Genome-wide association studies (GWAS) have cataloged many significant associations between genetic variants and complex traits. However, most of these findings have unclear biological significance, because they often have small effects and occur in non-coding regions. Integration of GWAS with gene regulatory networks addresses both issues by aggregating weak genetic signals within regulatory programs. Here we develop a Bayesian framework that integrates GWAS summary statistics with regulatory networks to infer genetic enrichments and associations simultaneously. Our method improves upon existing approaches by explicitly modeling network topology to assess enrichments, and by automatically leveraging enrichments to identify associations. Applying this method to 18 human traits and 38 regulatory networks shows that genetic signals of complex traits are often enriched in interconnections specific to trait-relevant cell types or tissues. Prioritizing variants within enriched networks identifies known and new trait-associated genes revealing novel biological and therapeutic insights.

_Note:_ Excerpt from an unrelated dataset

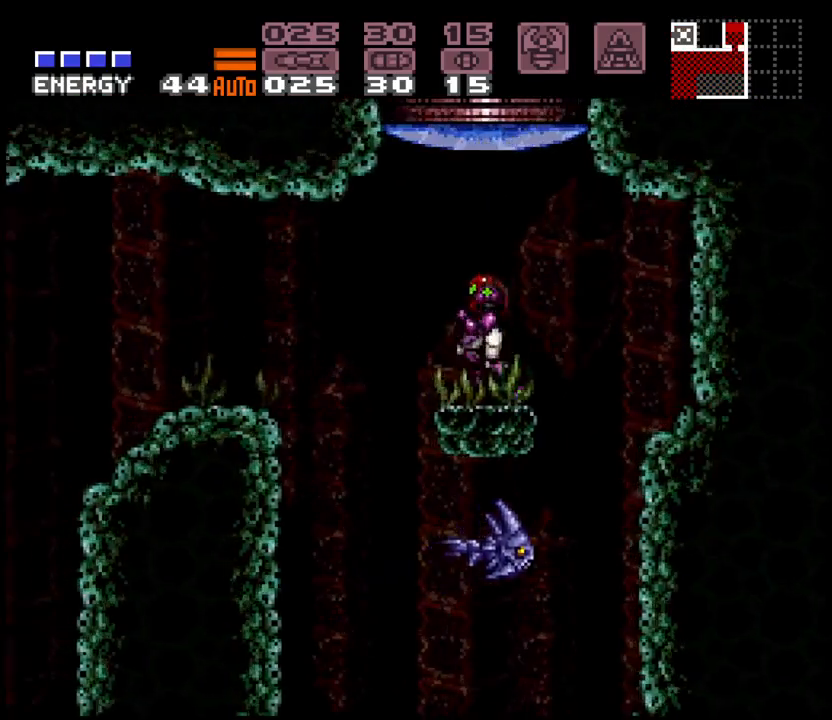
{"dt_ms": 500, "buttons": ["A", "DPAD_LEFT"], "events": [[50, "B", "down"], [200, "B", "up"]]}
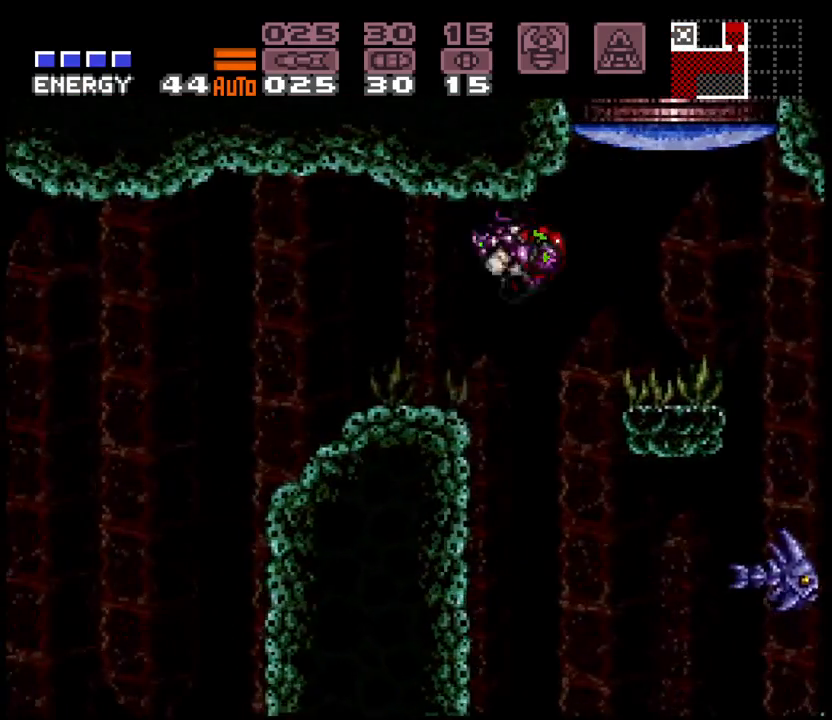
{"dt_ms": 500, "buttons": ["A", "DPAD_LEFT"], "events": []}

Competing Interest Statement

The authors have declared no competing interest.

Footnotes

  • We summarize our revisions by: (1) new simulation studies to illustrate the robustness of RSS-NET; (2) additional replication and comparative analyses of RSS-NET on real data; (3) expanded discussions of methodology intuition and implementation details. The new results are consistent with conclusions in our original manuscript, and the revised texts improve the readability of this work.

  • https://suwonglab.github.io/rss-net/

Copyright 
The copyright holder for this preprint is the author/funder, who has granted bioRxiv a license to display the preprint in perpetuity. It is made available under a CC-BY-NC-ND 4.0 International license.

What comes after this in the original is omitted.